◆ Exercise objective: Extract each line of the records below that contains the word "left".

Material provided section start

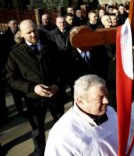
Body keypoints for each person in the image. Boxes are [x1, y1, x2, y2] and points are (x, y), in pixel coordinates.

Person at [5, 19, 64, 156]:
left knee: (61, 125)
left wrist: (57, 84)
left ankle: (62, 150)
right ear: (21, 34)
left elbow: (62, 68)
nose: (33, 34)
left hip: (54, 94)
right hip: (34, 99)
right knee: (37, 129)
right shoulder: (15, 53)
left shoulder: (50, 46)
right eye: (29, 32)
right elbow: (11, 78)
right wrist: (32, 88)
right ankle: (40, 152)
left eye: (35, 30)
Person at [45, 74, 118, 155]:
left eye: (106, 95)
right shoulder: (63, 133)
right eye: (99, 98)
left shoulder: (110, 112)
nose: (106, 101)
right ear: (80, 101)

Material provided section end

◆ Exercise answer:
left knee: (61, 125)
left wrist: (57, 84)
left ankle: (62, 150)
left elbow: (62, 68)
left hip: (54, 94)
left shoulder: (50, 46)
left eye: (35, 30)
left eye: (106, 95)
left shoulder: (110, 112)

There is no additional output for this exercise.